:: What is needed ::
From the material below, list every line containing "있습니다".

:: Records provided ::
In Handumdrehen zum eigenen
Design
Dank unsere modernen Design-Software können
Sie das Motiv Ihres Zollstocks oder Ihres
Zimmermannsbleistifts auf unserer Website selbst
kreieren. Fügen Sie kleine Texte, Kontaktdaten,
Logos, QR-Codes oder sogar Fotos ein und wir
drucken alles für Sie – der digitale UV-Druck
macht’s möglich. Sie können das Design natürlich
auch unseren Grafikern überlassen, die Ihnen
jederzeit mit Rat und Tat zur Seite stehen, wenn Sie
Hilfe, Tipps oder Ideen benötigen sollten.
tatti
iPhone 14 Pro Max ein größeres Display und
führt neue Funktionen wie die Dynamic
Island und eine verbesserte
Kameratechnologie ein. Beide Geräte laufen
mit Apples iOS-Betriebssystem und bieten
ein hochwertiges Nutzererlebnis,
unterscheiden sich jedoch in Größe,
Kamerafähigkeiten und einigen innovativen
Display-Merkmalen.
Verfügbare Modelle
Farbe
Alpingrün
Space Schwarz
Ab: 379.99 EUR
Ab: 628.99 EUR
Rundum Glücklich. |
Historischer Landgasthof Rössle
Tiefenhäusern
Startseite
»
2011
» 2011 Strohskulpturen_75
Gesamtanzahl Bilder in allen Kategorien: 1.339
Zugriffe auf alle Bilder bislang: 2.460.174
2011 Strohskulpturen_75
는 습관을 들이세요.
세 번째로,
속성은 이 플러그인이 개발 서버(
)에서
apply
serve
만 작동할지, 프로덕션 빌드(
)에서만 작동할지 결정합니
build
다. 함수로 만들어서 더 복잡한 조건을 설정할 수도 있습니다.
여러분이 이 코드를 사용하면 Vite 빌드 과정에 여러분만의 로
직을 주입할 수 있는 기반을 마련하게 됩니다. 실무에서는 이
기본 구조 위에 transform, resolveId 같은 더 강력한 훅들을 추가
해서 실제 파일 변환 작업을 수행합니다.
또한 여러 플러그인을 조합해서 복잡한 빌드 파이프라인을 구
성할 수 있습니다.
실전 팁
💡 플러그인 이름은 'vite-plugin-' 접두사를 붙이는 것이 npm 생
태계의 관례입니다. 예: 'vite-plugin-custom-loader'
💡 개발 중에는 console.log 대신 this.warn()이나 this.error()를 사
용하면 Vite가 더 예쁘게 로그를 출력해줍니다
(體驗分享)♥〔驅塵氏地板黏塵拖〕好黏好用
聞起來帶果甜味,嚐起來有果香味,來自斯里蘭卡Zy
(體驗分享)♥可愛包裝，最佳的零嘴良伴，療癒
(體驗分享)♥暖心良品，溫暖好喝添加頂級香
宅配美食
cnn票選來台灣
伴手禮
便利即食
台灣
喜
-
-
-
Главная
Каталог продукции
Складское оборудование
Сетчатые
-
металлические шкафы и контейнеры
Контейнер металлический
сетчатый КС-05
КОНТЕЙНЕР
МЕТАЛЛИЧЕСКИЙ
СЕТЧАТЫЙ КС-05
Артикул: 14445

:: Task response ::
다. 함수로 만들어서 더 복잡한 조건을 설정할 수도 있습니다.
성할 수 있습니다.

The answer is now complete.